## Exercise objective
Your answer should repeat every line of the records below in which the word "response" appears.

## Dataset records
★ ★ ★ ★ ★ ★ ★

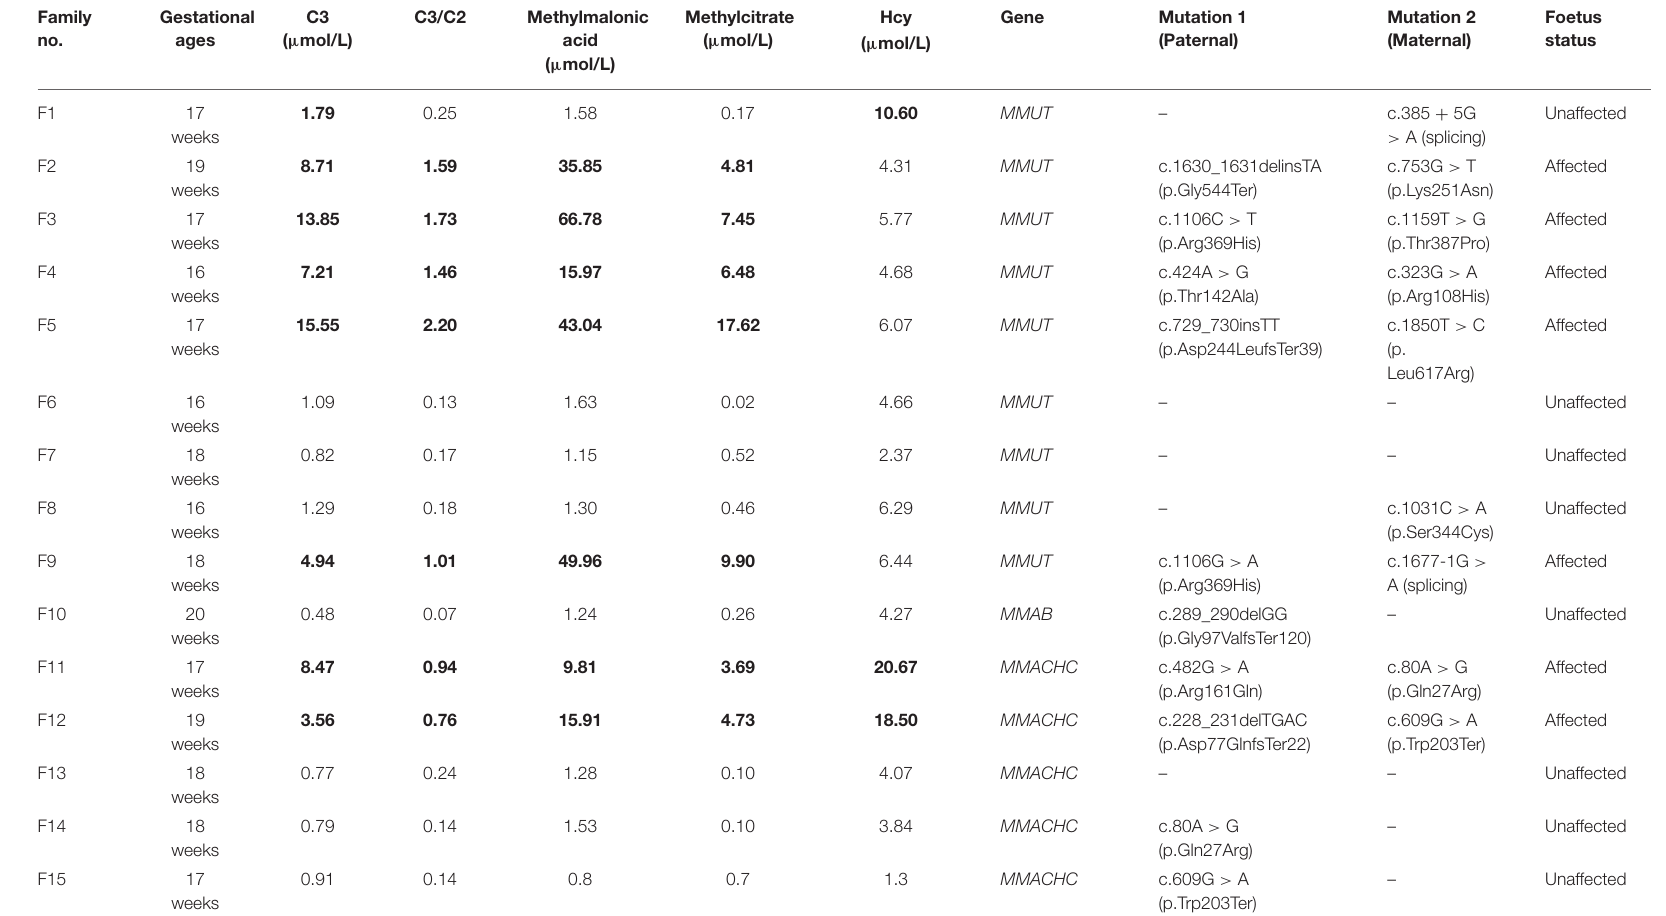
TABLE 2 | The characteristic metabolite levels and DNA sequencing results in the amniotic fluid samples of 15 foetuses from MMA families referred. Family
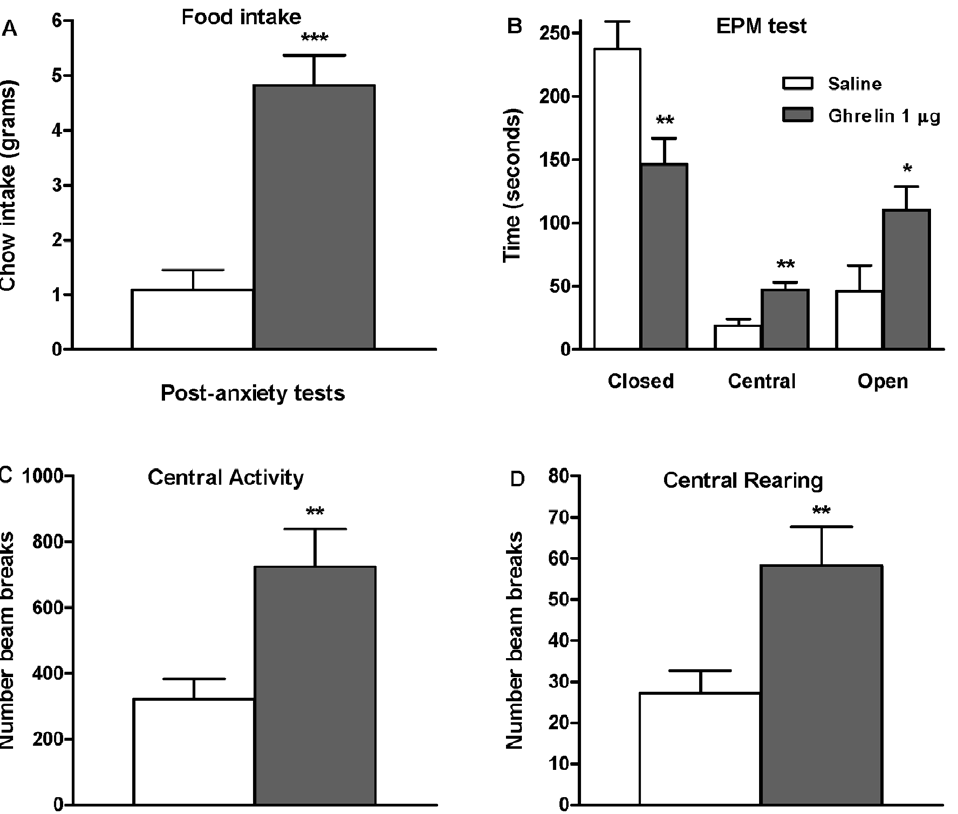
Figure 7. Effects of intra-amygdala administration of ghrelin on anxiety-like behavior in rats denied access to food. In this ‘‘FOOD WITHHELD’’ paradigm rats were denied access to food during the first hour after intra-amygdala injection. (A) An orexigenic response to intra- amygdala ghrelin injection was detected when animals were returned to their home cages after the anxiety testing. Intra-amygdala ghrelin injection decreased anxiety-like behavior relative to saline controls, reflected by an increase in the amount of time spent in the open arms in the EPM test (B) and by the increase in central activity (C) and central rearings (D) in the open field test. *P , 0.05 **P , 0.01, ***P , 0.001, vs. saline. Independent samples t-test, SPSS.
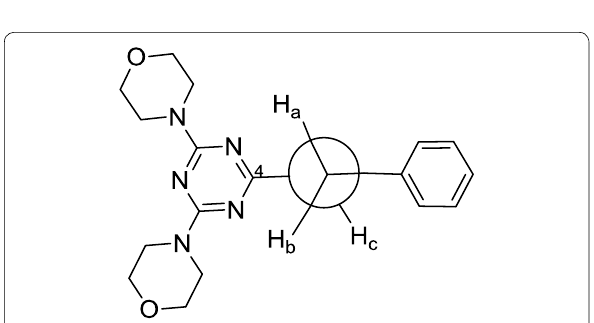
Fig. 2 Newman projection formula of N ‑(4‑benzylamino‑6‑mor‑ pholino‑1,3,5‑triazin‑2‑yl) aminobenzoic acid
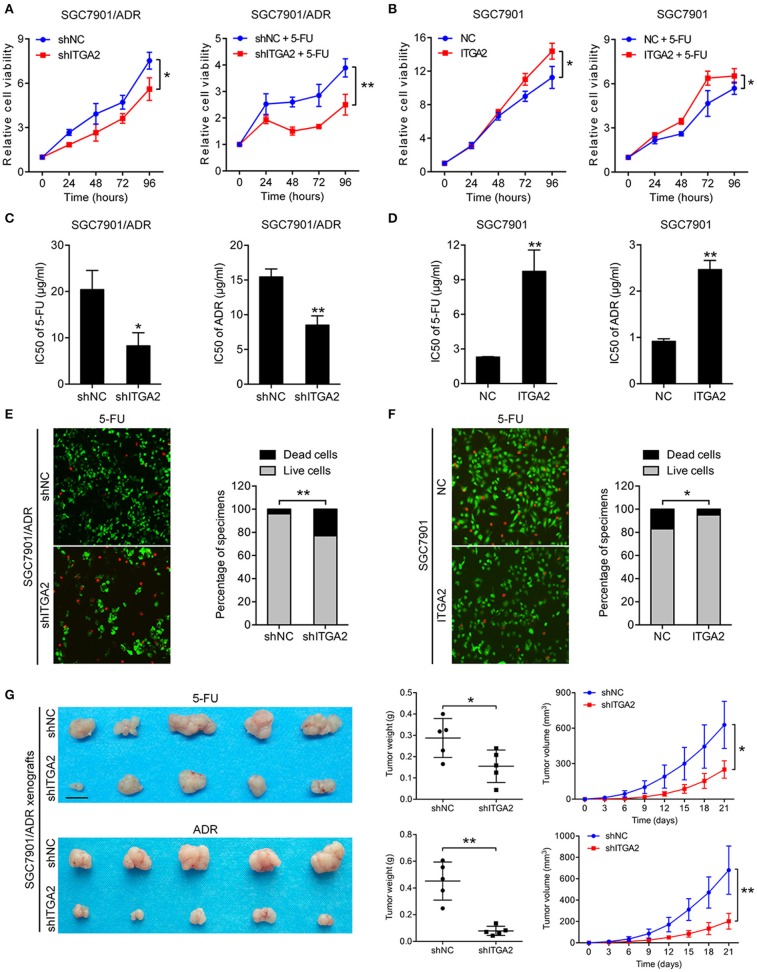
ITGA2 regulated chemoresistance in SGC7901 and SGC7901/ADR cells. (A) Cell proliferation analysis of SGC7901 cells when treated without or with 5-FU. (B) Cell proliferation analysis of SGC7901/ADR cells when treated without or with 5-FU. (C,D) IC50 of ADR and 5-FU when ITGA2 was overexpressed in SGC7901 cells and inhibited in SGC7901/ADR cells. (E,F) LIVE/DEAD viability analysis in response to 5-FU when overexpressed ITGA2 in SGC7901 cells and inhibited ITGA2 expression in SGC7901/ADR cells. (G) SGC7901/ADR cells with shITGA2 or vector control were injected into nude mice. Photos of xenograft tumors are shown on the right. Tumor weight and tumor growth curves are shown on the left. Data represent mean ± SD, from three replicates. *P < 0.05, **P < 0.01.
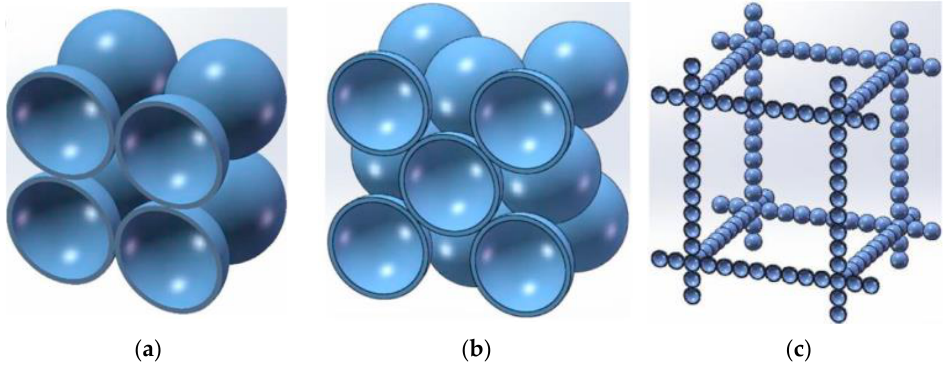
( b ) Figure 16. Cell: ( a ) Cell; ( b ) One-dimensional heat transfer. The thermal conductivity model of thermal insulation composites filled with aerogel particles was proposed by He et al. [69]. The corresponding models were established and the thermal conductivity equations based on the analysis of the heat transfer in the com- posite are derived in this paper. In Liu ’ s study [70], three kinds of nano-porous insulating materials with regular ge- ometric structures and controllable thermal conductivities, including a simple cubic pack- ing, a face-centered cubic packing, and a cubic array of intersecting spheres packing of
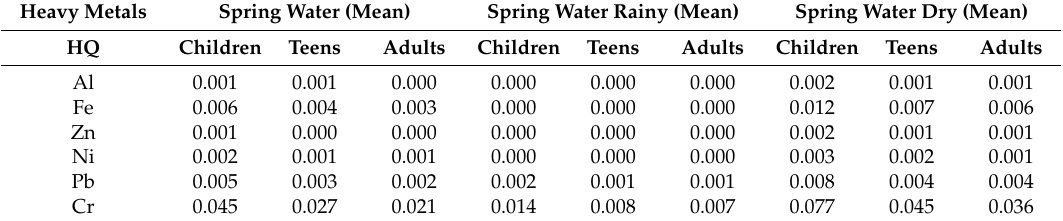
Table 4. HQ and HI, for the water intake of the spring water, in the subpopulation of children, teenagers and adults of E. Portes Gil.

★ ★ ★ ★ ★ ★ ★

## Exercise result
Figure 7. Effects of intra-amygdala administration of ghrelin on anxiety-like behavior in rats denied access to food. In this ‘‘FOOD WITHHELD’’ paradigm rats were denied access to food during the first hour after intra-amygdala injection. (A) An orexigenic response to intra- amygdala ghrelin injection was detected when animals were returned to their home cages after the anxiety testing. Intra-amygdala ghrelin injection decreased anxiety-like behavior relative to saline controls, reflected by an increase in the amount of time spent in the open arms in the EPM test (B) and by the increase in central activity (C) and central rearings (D) in the open field test. *P , 0.05 **P , 0.01, ***P , 0.001, vs. saline. Independent samples t-test, SPSS.
ITGA2 regulated chemoresistance in SGC7901 and SGC7901/ADR cells. (A) Cell proliferation analysis of SGC7901 cells when treated without or with 5-FU. (B) Cell proliferation analysis of SGC7901/ADR cells when treated without or with 5-FU. (C,D) IC50 of ADR and 5-FU when ITGA2 was overexpressed in SGC7901 cells and inhibited in SGC7901/ADR cells. (E,F) LIVE/DEAD viability analysis in response to 5-FU when overexpressed ITGA2 in SGC7901 cells and inhibited ITGA2 expression in SGC7901/ADR cells. (G) SGC7901/ADR cells with shITGA2 or vector control were injected into nude mice. Photos of xenograft tumors are shown on the right. Tumor weight and tumor growth curves are shown on the left. Data represent mean ± SD, from three replicates. *P < 0.05, **P < 0.01.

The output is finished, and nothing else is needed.